*** Opening of EXTRACTED DATA ***
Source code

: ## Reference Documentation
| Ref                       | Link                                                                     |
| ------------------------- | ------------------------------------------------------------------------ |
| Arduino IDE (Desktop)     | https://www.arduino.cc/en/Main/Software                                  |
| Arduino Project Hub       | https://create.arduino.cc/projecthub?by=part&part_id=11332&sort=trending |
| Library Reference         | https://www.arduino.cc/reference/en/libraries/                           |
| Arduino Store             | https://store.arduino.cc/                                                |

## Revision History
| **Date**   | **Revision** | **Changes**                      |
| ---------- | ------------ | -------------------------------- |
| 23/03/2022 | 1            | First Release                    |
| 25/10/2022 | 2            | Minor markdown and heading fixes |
*** Close of EXTRACTED DATA ***
## AIM OF THE EXERCISE
From the entries, report every line in which the string "arduino" occurs.

## REPLY
| Arduino IDE (Desktop)     | https://www.arduino.cc/en/Main/Software                                  |
| Arduino Project Hub       | https://create.arduino.cc/projecthub?by=part&part_id=11332&sort=trending |
| Library Reference         | https://www.arduino.cc/reference/en/libraries/                           |
| Arduino Store             | https://store.arduino.cc/                                                |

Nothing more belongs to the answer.